* REQUIREMENTS:
1) From the forum thread below about a stack-based language, list the other looping primitives it says we would probably like to have besides real infinite loops.
2) Carry on the forum thread below about looping and memory management in a stack-based language, starting after its final quoted sentence.

* PROVIDED TEXT:
Then, we can rewrite the example program as:

0 [dup 5 % 0 = [dup puti] [] if 1 +] spin

Anyway... real infinite loops such as this would probably only rarely
be needed in practical situations; we'd probably like to have a bunch
of other looping primitives like these "loop", "while", "rep", "for":

[f] loop -> [[f] loop] f
[f] [c] while -> c f c f ... c (do "f" while "c" yields true)
[f] n rep -> f f ... f (do "f" "n" times)
[f] n for -> 0 f 1 f .. n 1 - f (do "f" "n" times, with index pushed)

The first one, "loop", is the most general and is referred to in the
Joy manual as the "Y combinator". It can be constructed as:

loop == [dup cons] swap concat dup call

> >There's another memory-management problem that's worse. In this system,
> >"cons" gives one the ability to construct dynamically-allocated
> >(by malloc(), currently) programs at runtime, but they will never
> >be freed; the programmer has no way to do it manually, and there is
> >no automatic garbage collector either.
>
> Grin. That's a problem.
>
> The solution there is the same -- don't provide CONS yet.

:-( ... but I like CONS ...

> Instead, think of what you'd do instead which doesn't require seperate
> memory management. The answer's pretty simple -- use APPEND.
> APPEND should take one argument, and append it to the end of the
> current definition (which has the effect of enlarging the dictionary
> by four bytes).

Hmm... I don't see how this would really be a replacement for CONS.
CONS allows you to generate programs at runtime, based on other programs
except with a parameter "hard-wired" in. I don't see how APPEND fills
this role...

> >Another problem is that the stack has a statically limited size of
> >200000 bytes; this may be changed by a #define at the top of
> >the .c file :-)

* COLLECTED DATA:
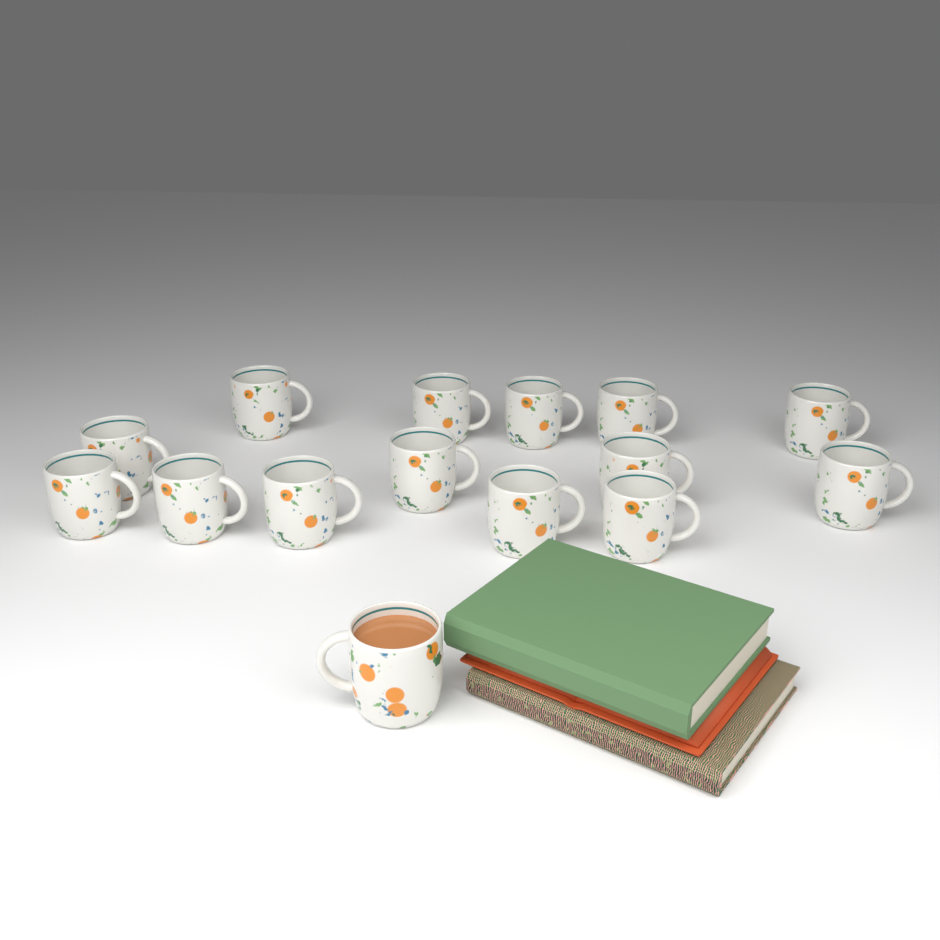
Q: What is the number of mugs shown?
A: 15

* EXERCISE RESULTS:
1) loop, while, rep, for

2)
> >Presumably, this could be fixed by somehow guaranteeing that a segfault
> >occurs upon overflow and arranging things so that the segfault
> >is caught and the stack extended a ways.
>
> That's a good solution. Another solution would be to make the stack
> circular, so that there _is_ no overflow. This would cause HUGE surprise to
> anyone not expecting it ;-), but would remove a _lot_ of potential errors.

Hmm... I don't think I quite understand what you're suggesting
(or is this just a joke :-)) ... you say to make it circular ...
do you mean, set it up so that if stack space is exhausted the stack
pointer just wraps around and begins eating up the bottom of the stack?

> >Currently, there are no primitives for dealing with arrays, buffers,
> >or things of that kind. Also, there is no support for lambdas
> >or definitions.
>
> Add the dictionary, and you'll have support for buffers, and a buffer is an
> array.

Yeah... I might end up using this sort of solution. In the long term,
though, I'd like to find some way to unify quoted programs with arrays,
so that primitives like "cons" and "concat" could work on both. Joy
actually did something like this, in that one could use something
like this

[1 2 4 5]

to push something onto the stack that is treated by the system as an array,
although more literally is a program that pushes "1", "2", "4", and "5"
onto the stack. Actually, I think I may like this metaphor, that
data-pushing programs are just as good as lists. The main problem
I see is that with lists we often like to have destructing operators
like "uncons" and other operators that would allow one to peek and poke
various an item in a list, given an index ... If we don't have these
extra kind of primitives, then the only way to modify or inspect something
in the middle of the list would be to totally unwrap onto the stack
with "call" (i), do whatever, and then wrap it back up with "[]" and lots
of "cons"; this doesn't sound good. I don't know ...

> Another thing that's useful for buffers are Forth-style "blocks". A block
> is a 1024-byte (or any other size that's convenient) array which is stored
> in a set of buffers; there can be as many buffers as the system needs or
> wants.

Hmm... I'm a bit confused about the distinction between buffers and blocks.
Blocks are always some fixed size, usually 1024-byte, you say; can buffers
be any size, then? Are they usually smaller, or usually larger?

> Blocks are used as follows:
>
> 1024 read ( activate block # 1024 )
> 3 block ! ( write whatever values you want to the current block, using
> standard memory operations )
> [...]

Hmm... That could work, I suppose. But it seems like it'd be awful messy
to the programmer, to have to manually mess with the boundaries between
blocks, if all one really wanted was a large, flat buffer.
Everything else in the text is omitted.